I started running 15 months ago. It was hard, my body seemed to hate it, but I figured I would just get stronger and better and eventually my body would catch up. 

I ran races every month with Bart and went running multiple times a week. Last July I ran my first 10K and it kind of scarred me. It was miserable and I clearly wasn't ready to run that distance. I was frustrated because I had trained just as hard, if not harder than Bart was, and he was dominating every race we went to. He was excelling while I stayed the same. It was discouraging but I didn't give up. 

In January I committed to the goal of being able to run a 10K without crying, and running a half marathon. I met a few great friends who were willing to help me get there. I was fired up and ready to go. Despite the fact that running 3 miles was STILL hard I figured I just needed to work harder and train more. 

Then 2 months ago my life changed. I was diagnosed with Hashimotos and was told that because my adrenal glands weren't functioning properly I couldn't exercise.  I was so disappointed. I thought all of my hard work was going to go down the drain because I had to stop running completely. Little did I know that the changes I have been making the past 2 months would make it so I could run better than I ever had before. 

I got the green light last week to start exercising a few times a week and on Tuesday I went running for the first time in 8 weeks. I figured it would be worse than when I started running a year ago since I had been completely dormant and losing my hard earned muscle. I was pleasantly surprised when I was able to run a mile on the treadmill with no problems. I stopped at a mile since my Dr told me not to push myself....but that mile was enough, I wanted to start running again.

This morning I woke up alone since Bart is gone coaching and decided to go for a run. I knew a 3ish mile route I could try and went for it. The first mile was straight up a hill but I was feeling good! In the past when I run my legs are tired and in pain, my ankles are sore and my feet hurt. I felt none of that today. I was elated! At 1.5 miles it turned into a downhill and around 2 miles it tapered off onto a flat surface. I had to pause a few times to get rid of the stitch in my side but other than that I felt great.

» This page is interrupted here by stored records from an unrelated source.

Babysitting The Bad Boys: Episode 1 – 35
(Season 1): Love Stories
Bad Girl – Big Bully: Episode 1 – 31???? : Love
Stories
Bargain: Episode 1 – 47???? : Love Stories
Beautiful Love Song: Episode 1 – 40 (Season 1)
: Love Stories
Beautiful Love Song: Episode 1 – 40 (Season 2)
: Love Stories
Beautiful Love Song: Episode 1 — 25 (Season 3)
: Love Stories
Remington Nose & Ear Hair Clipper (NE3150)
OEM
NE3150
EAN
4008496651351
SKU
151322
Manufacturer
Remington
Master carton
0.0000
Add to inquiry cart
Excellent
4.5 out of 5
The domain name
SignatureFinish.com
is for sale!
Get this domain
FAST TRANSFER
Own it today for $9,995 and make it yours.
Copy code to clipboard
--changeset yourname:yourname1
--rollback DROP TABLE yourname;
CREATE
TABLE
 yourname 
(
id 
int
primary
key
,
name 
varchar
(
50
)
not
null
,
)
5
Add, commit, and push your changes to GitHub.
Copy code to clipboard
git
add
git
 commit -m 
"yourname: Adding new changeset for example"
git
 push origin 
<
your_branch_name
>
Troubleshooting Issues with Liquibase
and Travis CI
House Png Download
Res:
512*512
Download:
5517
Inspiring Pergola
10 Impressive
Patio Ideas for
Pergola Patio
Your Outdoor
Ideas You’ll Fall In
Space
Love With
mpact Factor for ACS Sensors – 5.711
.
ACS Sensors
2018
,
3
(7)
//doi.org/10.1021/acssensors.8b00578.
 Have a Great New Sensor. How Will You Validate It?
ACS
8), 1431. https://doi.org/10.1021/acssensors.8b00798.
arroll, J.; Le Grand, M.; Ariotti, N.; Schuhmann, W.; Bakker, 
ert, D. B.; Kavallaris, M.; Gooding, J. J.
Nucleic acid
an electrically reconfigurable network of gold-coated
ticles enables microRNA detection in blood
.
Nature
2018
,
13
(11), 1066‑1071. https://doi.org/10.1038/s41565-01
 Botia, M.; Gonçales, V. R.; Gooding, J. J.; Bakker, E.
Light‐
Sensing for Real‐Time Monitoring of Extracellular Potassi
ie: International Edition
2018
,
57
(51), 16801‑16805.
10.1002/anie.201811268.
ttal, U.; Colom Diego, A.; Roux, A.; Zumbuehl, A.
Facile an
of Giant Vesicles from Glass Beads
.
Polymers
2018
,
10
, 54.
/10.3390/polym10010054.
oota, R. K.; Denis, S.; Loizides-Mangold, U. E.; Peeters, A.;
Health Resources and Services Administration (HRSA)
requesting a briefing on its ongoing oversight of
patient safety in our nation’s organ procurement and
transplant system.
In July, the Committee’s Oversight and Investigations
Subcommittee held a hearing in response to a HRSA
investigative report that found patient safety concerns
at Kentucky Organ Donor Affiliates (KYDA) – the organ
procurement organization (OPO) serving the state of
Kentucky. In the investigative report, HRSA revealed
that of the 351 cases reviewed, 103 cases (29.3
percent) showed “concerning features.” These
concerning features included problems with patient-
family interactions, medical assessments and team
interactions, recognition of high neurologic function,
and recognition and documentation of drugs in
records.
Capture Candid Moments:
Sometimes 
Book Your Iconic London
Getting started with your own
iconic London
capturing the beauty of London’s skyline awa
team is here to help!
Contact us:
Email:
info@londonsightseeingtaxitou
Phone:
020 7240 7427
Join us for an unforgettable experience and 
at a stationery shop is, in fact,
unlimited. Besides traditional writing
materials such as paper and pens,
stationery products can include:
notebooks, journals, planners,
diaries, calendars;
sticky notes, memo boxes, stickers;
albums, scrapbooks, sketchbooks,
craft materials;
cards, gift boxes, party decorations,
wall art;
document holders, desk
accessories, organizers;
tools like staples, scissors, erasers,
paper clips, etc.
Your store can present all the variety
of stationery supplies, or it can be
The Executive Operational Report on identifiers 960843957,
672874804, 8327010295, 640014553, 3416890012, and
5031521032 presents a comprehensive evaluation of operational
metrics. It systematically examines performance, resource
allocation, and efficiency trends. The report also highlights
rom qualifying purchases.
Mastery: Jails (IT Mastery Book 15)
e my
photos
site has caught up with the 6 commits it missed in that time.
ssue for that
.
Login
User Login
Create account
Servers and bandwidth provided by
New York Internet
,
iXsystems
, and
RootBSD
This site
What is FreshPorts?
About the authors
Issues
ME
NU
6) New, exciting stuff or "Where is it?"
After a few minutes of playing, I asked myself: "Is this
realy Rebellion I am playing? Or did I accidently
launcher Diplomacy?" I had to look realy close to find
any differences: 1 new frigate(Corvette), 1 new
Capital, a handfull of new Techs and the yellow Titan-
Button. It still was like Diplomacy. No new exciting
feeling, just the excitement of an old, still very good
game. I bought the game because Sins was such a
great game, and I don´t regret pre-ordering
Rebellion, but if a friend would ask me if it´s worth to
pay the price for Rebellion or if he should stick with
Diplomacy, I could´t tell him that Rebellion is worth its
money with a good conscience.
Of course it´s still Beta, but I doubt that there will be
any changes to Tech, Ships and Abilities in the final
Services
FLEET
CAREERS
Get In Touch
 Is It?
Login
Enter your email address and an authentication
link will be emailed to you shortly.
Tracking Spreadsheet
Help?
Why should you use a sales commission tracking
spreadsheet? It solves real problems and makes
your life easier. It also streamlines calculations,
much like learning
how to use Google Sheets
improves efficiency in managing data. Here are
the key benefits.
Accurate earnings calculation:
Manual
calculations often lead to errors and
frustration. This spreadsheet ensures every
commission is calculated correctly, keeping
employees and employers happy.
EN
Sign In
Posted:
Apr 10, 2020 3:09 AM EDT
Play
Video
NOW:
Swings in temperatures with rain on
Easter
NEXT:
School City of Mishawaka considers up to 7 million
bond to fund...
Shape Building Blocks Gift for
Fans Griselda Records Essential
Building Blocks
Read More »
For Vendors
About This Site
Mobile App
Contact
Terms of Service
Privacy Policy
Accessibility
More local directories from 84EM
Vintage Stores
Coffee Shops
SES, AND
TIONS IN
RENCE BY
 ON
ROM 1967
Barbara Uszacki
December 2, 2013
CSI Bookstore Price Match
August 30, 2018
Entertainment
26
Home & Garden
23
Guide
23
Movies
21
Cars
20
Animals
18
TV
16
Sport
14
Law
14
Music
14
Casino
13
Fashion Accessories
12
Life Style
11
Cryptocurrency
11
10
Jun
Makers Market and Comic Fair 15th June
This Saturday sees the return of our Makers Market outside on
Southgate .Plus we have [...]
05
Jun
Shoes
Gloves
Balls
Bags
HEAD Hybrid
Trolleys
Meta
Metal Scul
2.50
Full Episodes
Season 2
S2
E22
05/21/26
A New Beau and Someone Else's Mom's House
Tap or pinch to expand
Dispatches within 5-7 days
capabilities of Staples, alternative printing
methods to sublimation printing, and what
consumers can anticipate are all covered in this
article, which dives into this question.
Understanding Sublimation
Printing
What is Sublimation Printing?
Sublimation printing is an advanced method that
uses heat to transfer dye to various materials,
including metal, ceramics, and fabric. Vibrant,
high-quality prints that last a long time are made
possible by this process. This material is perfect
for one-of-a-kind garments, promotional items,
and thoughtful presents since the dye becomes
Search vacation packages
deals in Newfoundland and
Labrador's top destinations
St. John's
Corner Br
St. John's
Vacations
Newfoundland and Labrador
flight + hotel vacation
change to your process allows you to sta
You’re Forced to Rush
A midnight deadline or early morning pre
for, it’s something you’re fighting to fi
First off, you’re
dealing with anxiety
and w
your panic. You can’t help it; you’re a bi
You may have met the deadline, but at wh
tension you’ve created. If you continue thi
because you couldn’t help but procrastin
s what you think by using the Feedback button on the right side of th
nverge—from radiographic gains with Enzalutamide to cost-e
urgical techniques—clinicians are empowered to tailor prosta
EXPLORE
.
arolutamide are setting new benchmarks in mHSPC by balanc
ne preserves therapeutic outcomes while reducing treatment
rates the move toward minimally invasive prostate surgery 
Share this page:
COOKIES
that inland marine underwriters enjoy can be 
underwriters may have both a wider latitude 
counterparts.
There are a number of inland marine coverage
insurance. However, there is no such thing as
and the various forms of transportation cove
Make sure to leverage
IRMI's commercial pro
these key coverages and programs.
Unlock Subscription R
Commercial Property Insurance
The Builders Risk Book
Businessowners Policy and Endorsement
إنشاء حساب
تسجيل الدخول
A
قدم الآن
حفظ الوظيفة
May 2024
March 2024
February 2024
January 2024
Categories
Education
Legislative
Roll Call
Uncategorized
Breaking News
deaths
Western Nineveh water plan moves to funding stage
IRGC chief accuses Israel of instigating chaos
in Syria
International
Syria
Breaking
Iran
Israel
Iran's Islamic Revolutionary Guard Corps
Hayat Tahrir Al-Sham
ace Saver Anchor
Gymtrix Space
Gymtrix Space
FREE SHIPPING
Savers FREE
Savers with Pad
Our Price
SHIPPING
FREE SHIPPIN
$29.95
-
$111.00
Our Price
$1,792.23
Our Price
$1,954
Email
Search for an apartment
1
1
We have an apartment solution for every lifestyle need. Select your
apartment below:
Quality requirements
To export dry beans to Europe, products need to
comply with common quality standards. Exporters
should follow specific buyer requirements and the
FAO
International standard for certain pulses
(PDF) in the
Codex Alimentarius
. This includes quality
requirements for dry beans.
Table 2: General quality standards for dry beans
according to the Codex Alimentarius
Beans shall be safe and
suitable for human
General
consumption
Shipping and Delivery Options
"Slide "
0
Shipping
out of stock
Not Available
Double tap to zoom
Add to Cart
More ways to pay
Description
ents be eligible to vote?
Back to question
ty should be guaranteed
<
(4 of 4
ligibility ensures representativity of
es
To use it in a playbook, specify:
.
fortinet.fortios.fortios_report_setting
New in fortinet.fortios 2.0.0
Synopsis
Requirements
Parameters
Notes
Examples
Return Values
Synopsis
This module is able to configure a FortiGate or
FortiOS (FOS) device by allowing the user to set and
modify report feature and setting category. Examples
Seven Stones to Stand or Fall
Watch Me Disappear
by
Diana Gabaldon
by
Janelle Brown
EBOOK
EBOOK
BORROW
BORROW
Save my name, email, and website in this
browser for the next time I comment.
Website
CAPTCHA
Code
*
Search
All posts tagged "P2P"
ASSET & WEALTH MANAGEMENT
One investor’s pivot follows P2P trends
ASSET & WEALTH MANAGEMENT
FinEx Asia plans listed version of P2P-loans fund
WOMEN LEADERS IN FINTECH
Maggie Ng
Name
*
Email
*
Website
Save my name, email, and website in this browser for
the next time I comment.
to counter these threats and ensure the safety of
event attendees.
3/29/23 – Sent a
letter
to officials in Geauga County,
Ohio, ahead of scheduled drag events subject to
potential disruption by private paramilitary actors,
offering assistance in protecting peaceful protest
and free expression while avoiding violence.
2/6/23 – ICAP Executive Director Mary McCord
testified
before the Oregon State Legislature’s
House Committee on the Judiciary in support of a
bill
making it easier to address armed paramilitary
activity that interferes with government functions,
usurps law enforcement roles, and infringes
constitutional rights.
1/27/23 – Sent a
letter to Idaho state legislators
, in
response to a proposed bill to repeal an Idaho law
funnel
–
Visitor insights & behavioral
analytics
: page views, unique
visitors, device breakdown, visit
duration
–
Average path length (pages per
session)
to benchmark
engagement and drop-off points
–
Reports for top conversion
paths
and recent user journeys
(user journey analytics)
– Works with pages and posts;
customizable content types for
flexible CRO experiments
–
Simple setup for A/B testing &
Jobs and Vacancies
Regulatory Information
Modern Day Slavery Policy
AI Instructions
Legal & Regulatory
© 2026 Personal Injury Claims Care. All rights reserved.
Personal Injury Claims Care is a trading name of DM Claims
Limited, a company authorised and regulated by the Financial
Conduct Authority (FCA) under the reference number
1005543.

For the first time in my short running life it was my CARDIO that kept me from going further, not the aches and pains of my body and muscles! I wanted to cry I was so happy. I was finally experiencing my body in the way it was meant to function. I realize now that all those months spent running in pain wasn't because I wasn't working hard enough, it was because there was something else going on inside my body that was out of my control. I can honestly say I enjoyed my run today. I've only been able to say that maybe  a handful of times the past 15 months, but I have a feeling it won't be the last time I get to say it.